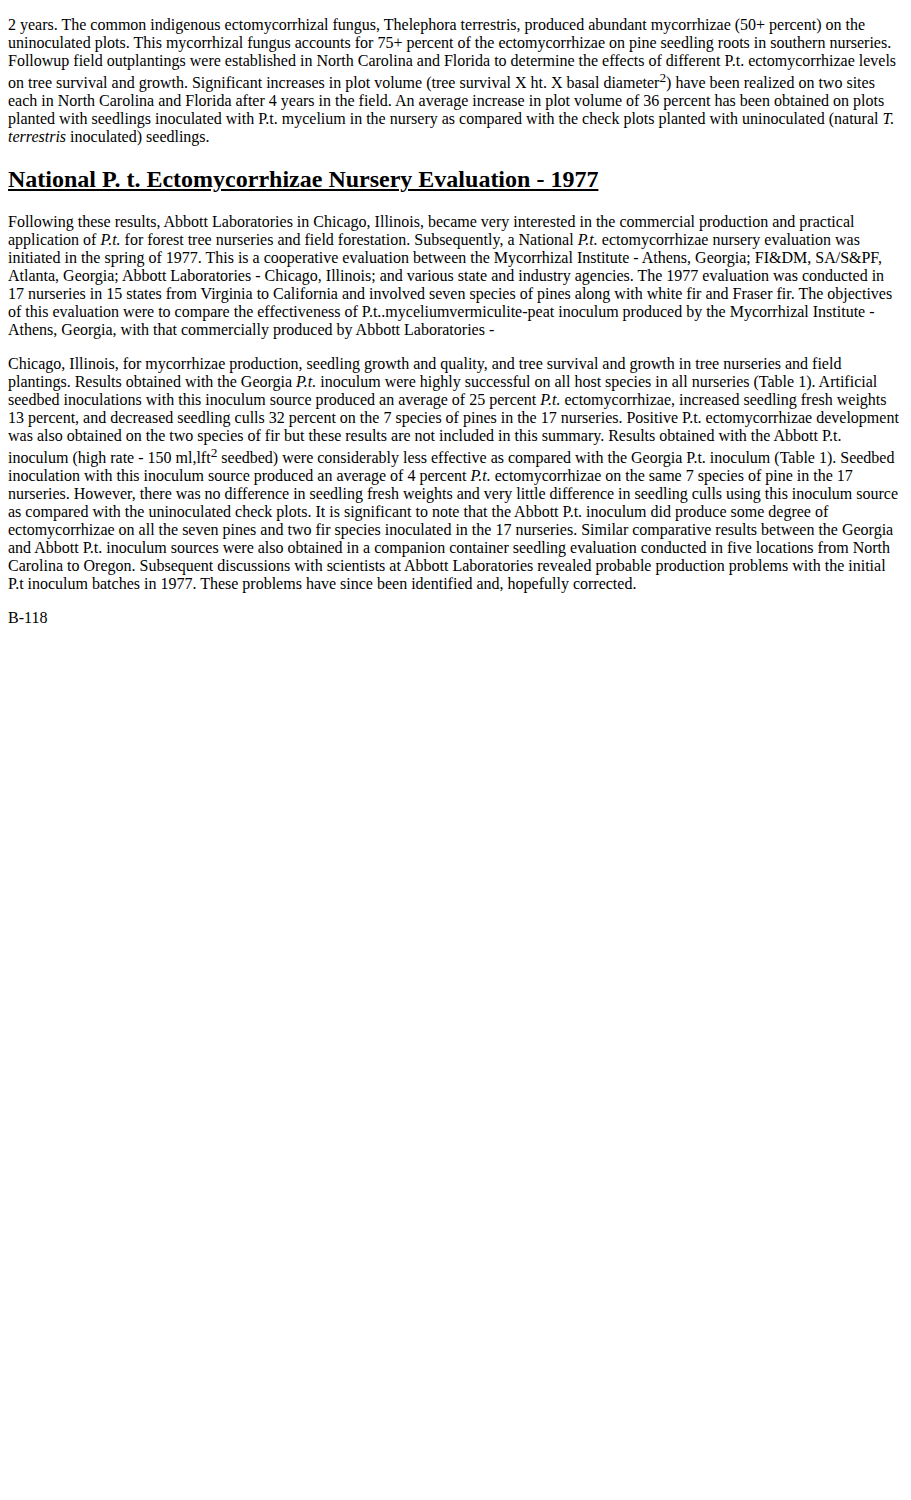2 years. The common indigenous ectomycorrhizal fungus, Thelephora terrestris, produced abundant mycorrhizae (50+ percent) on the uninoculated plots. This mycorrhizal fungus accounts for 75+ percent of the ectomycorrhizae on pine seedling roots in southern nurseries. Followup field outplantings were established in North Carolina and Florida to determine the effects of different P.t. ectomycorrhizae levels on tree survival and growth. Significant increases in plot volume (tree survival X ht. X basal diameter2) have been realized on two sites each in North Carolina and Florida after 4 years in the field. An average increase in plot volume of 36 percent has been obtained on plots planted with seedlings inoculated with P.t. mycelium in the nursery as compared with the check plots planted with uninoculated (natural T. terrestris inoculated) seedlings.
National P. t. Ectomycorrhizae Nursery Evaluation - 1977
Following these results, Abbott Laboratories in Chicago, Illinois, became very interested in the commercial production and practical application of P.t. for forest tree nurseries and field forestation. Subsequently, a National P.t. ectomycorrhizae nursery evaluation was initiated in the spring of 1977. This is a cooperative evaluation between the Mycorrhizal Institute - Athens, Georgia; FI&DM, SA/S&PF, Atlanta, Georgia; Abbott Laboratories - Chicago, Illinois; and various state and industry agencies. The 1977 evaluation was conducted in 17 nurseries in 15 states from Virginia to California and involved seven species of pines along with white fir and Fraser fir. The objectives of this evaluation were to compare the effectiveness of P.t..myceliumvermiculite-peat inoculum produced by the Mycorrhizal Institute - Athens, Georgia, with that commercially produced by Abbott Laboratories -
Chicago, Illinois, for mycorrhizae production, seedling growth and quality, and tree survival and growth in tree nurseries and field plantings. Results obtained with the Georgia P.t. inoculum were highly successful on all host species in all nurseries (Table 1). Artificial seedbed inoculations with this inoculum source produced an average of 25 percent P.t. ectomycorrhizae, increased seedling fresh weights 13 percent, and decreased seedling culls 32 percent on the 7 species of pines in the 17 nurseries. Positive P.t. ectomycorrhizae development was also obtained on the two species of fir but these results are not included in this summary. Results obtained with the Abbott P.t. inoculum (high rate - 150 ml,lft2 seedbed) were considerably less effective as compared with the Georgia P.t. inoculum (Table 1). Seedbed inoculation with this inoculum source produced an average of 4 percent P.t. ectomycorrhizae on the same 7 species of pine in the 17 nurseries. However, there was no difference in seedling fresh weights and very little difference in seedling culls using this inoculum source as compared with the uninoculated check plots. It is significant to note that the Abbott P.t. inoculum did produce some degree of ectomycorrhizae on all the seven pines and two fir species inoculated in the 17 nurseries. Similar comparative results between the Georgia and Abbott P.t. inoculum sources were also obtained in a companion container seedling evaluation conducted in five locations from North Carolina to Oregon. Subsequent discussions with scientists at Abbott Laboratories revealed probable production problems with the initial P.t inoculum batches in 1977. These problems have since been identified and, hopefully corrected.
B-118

● ● ● ● ● ● ●

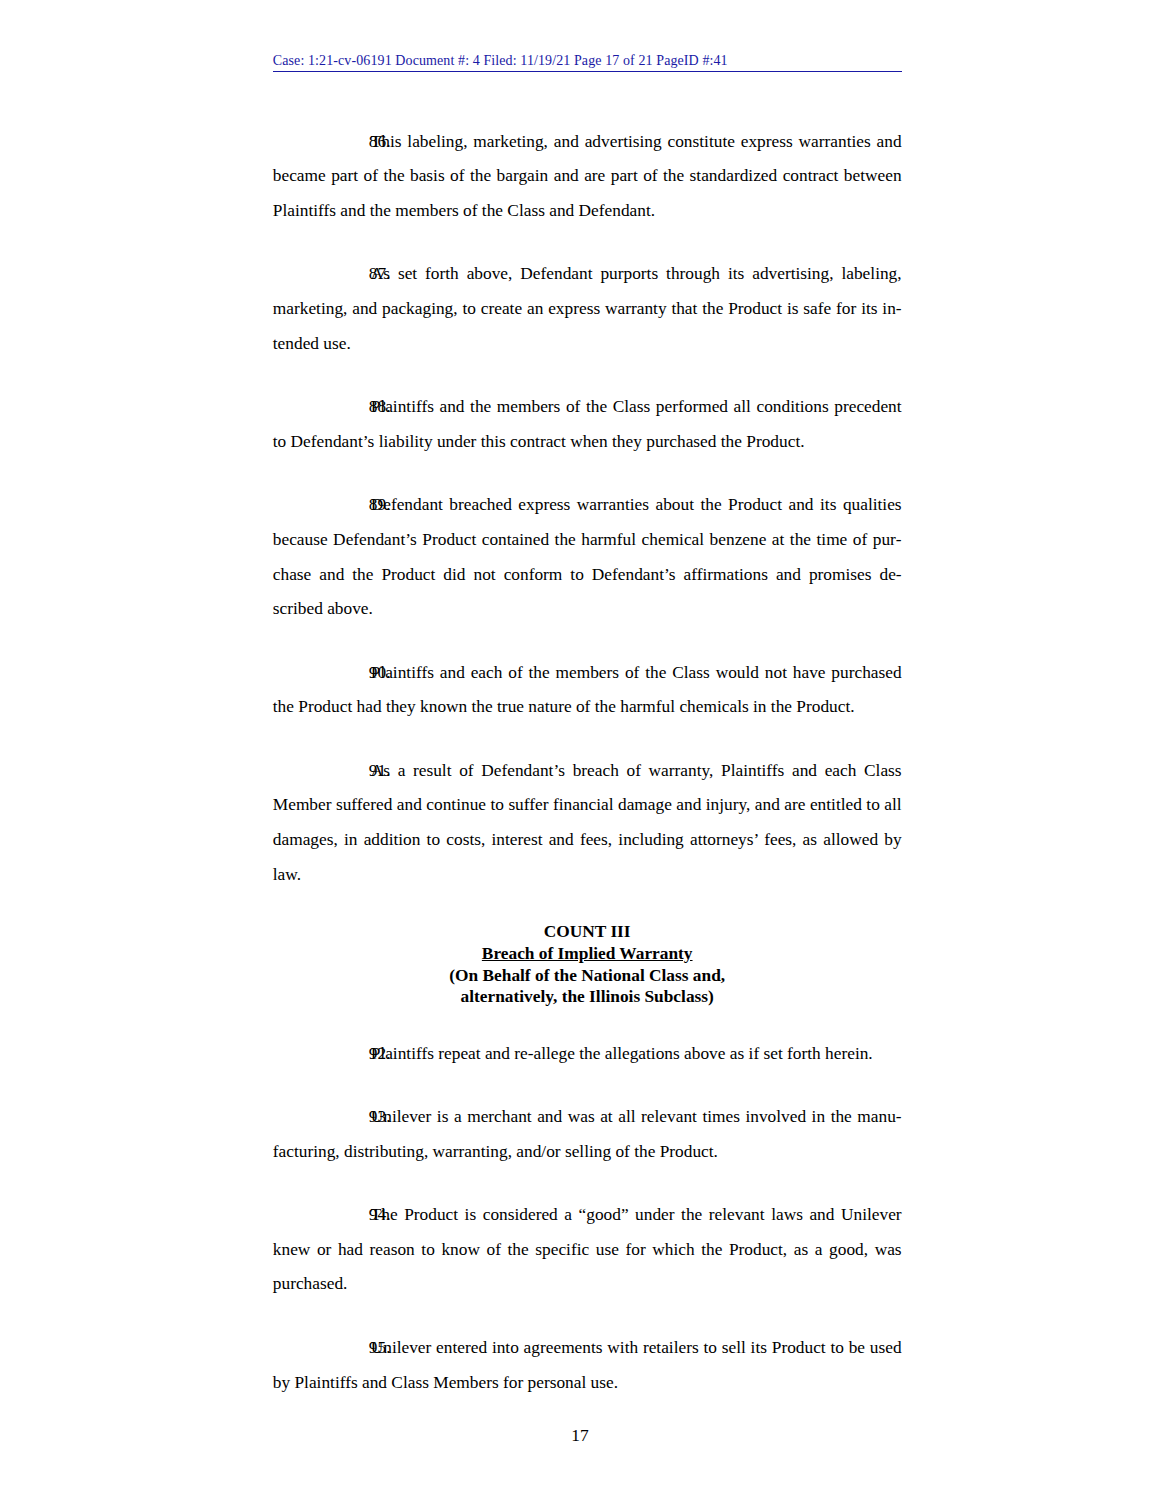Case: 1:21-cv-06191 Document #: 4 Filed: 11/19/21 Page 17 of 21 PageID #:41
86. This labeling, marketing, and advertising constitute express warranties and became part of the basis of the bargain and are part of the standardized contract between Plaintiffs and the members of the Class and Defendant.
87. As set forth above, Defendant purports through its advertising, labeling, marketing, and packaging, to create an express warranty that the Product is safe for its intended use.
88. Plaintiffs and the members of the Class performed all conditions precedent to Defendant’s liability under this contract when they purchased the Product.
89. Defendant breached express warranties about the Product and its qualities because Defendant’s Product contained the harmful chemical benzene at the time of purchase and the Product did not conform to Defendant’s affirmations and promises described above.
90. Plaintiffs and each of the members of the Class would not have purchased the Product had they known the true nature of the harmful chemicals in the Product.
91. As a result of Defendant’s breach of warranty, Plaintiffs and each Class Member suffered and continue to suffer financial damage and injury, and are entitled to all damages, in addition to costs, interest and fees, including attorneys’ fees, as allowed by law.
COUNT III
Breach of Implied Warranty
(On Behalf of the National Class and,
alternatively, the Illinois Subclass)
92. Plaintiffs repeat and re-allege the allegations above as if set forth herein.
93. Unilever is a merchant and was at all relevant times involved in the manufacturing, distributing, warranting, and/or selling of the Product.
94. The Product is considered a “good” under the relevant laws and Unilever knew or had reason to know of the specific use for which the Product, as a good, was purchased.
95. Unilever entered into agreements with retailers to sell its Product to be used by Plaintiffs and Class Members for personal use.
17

● ● ● ● ● ● ●

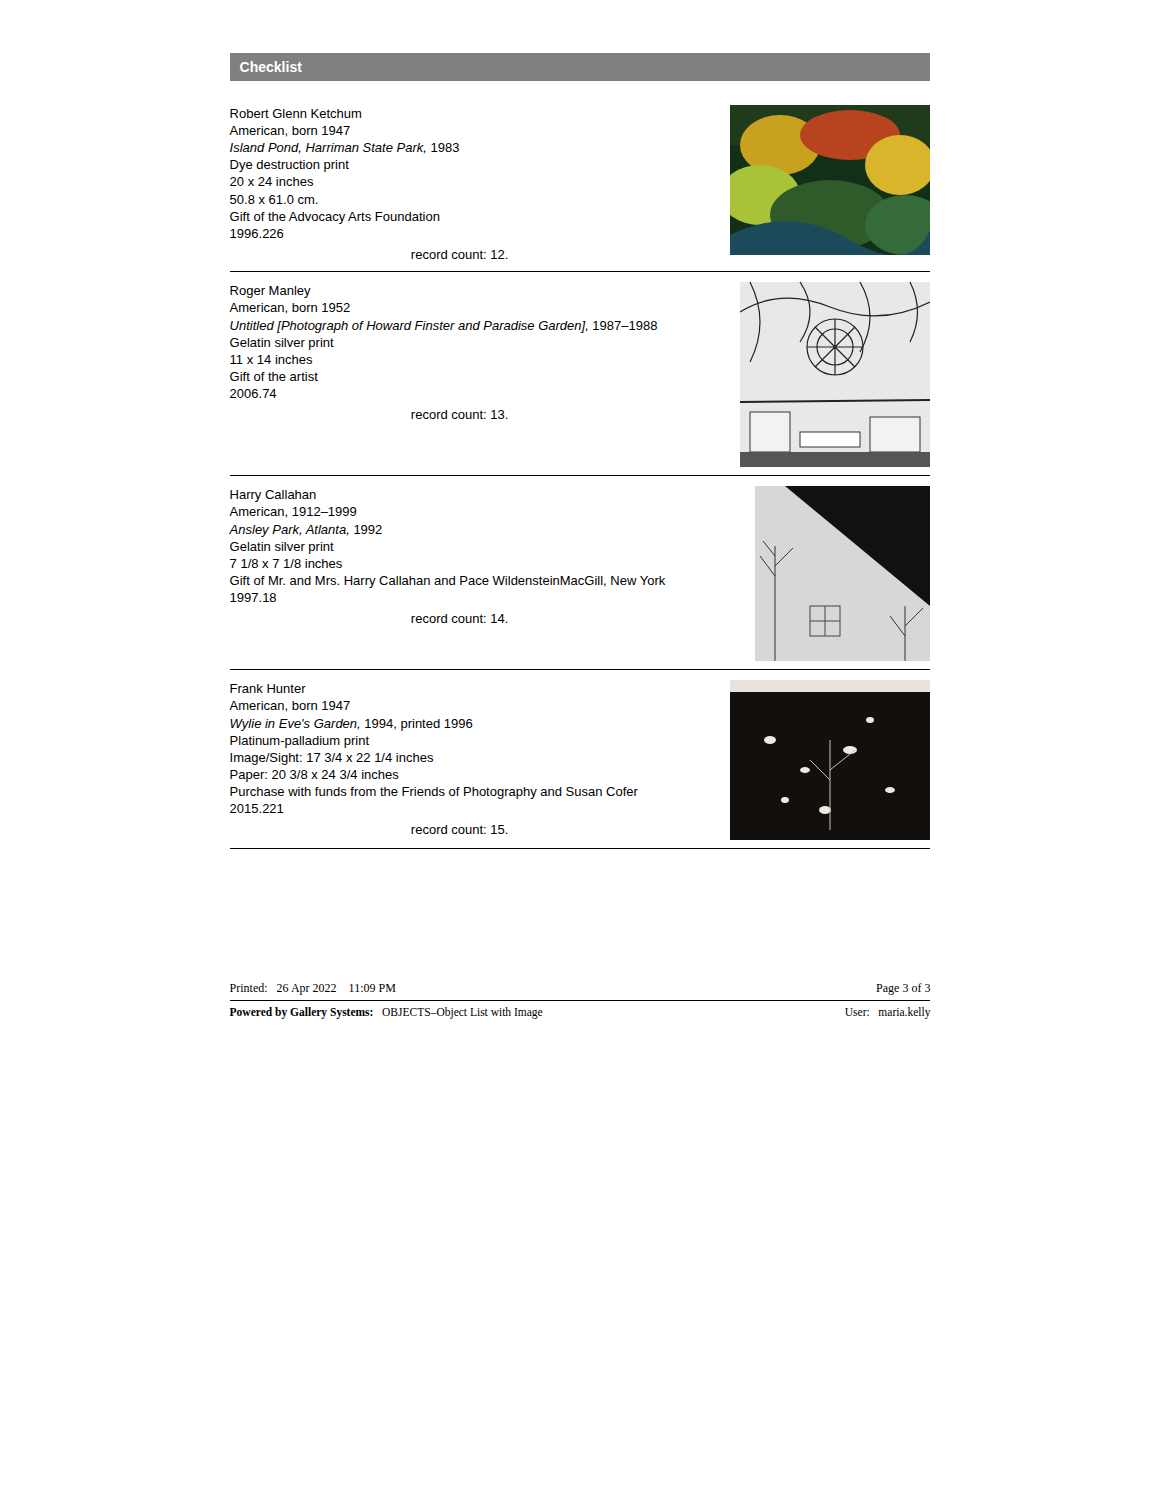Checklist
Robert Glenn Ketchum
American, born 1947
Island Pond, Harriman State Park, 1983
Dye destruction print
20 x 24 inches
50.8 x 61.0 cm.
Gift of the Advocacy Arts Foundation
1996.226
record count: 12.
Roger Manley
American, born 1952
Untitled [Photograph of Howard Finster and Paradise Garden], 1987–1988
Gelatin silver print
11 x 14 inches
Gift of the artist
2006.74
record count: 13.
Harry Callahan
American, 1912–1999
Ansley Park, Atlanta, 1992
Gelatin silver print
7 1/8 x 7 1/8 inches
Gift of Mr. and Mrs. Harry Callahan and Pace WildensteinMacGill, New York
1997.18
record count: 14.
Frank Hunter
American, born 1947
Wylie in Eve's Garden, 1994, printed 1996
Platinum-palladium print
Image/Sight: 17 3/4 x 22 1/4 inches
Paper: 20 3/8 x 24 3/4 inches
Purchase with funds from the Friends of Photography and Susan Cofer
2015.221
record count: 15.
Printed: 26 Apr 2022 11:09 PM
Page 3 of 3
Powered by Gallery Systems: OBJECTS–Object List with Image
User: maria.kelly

● ● ● ● ● ● ●

Whatever else the listing above holds, retype exactly only the lines from the one containing "American, born 1952" to the one containing "User: maria.kelly", both ends kept.

YOUR RESPONSE:
American, born 1952
Untitled [Photograph of Howard Finster and Paradise Garden], 1987–1988
Gelatin silver print
11 x 14 inches
Gift of the artist
2006.74
record count: 13.
Harry Callahan
American, 1912–1999
Ansley Park, Atlanta, 1992
Gelatin silver print
7 1/8 x 7 1/8 inches
Gift of Mr. and Mrs. Harry Callahan and Pace WildensteinMacGill, New York
1997.18
record count: 14.
Frank Hunter
American, born 1947
Wylie in Eve's Garden, 1994, printed 1996
Platinum-palladium print
Image/Sight: 17 3/4 x 22 1/4 inches
Paper: 20 3/8 x 24 3/4 inches
Purchase with funds from the Friends of Photography and Susan Cofer
2015.221
record count: 15.
Printed: 26 Apr 2022 11:09 PM
Page 3 of 3
Powered by Gallery Systems: OBJECTS–Object List with Image
User: maria.kelly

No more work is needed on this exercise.